Holy cow, Chris is right. Our mothers are holding each other and crying. Maybe they are both so overcome with joy that they can no longer hold it in, knowing that the last of their children are getting married and no longer a cause for concern. I know it's a very emotional time for my mother. Finally, all of her children are out of her hair. I think she's secretly pleased that Effie and the children are not moving back into the house, despite the fact that she spent a week trying to convince Effie that it would be for the best.

I've only got two more nights in my parents' home.

Two more nights in my old bedroom. Two more nights of my old life.

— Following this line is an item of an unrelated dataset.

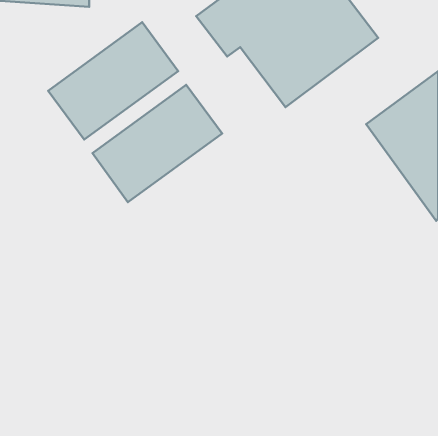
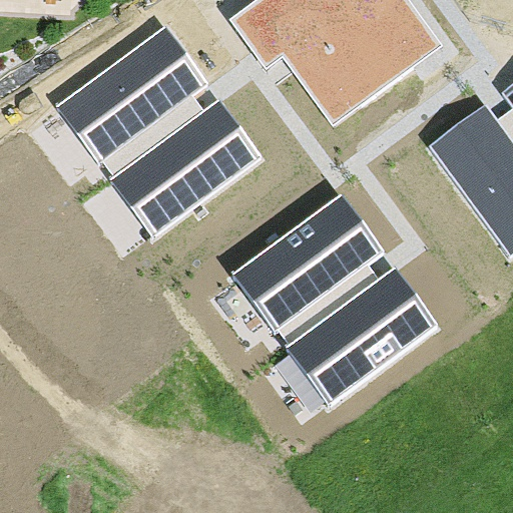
building: none -> [230,193,382,331]
building: none -> [285,269,436,405]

The bed is made. The singing is getting louder and louder with every handful of confetti, almonds and money that is thrown on the bed. For such a happy occasion, these songs are really depressing, lamenting the fact that I am now being torn away from my mother's nest by marriage. I don't understand it. My mother has been planning my wedding, my exit from her nest, from the day I was born – you'd think she'd come up with something a bit cheerier to sing. I don't think I will ever understand the logic of the Greek mother.

Just how much money is landing on that bed? The baby toss is about to start. Apparently, whatever gender child lands on the bed will determine the sex of the first child born to the couple. Oh, jeez, Tas's daughter landed at the same time as a boy belonging to one of Chris's cousins. If this is more than just an old wives' tale, I think I'm in trouble.

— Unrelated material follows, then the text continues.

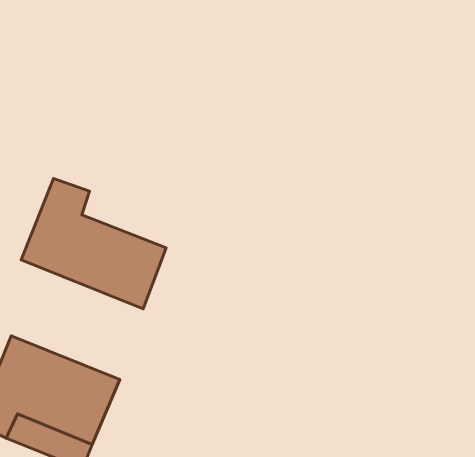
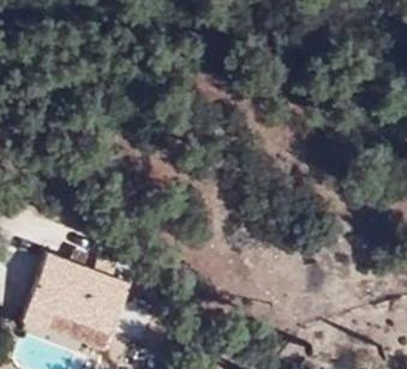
building: [21,179,166,309] -> none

In a strange sort of way, all the traditional preparations for the wedding are kind of sweet. Our mothers have gone to so much trouble for this, as have our fathers, brothers, sisters and grandparents. And our customs, no matter how much we laugh and ridicule them, are beautiful and full of symbolism. Throwing money on the bed is not just an opportunity for the relatives to try and outdo each other (that's just an added bonus). It's a way of blessing the couple with wishes that they will always prosper. I just wish they didn't have to turn tonight into an all-nighter. At least the main event is over and everyone is moving on to food and drinks. Hopefully we'll be able to subtly kick people out within a couple of hours. I need to go home and get some beauty sleep.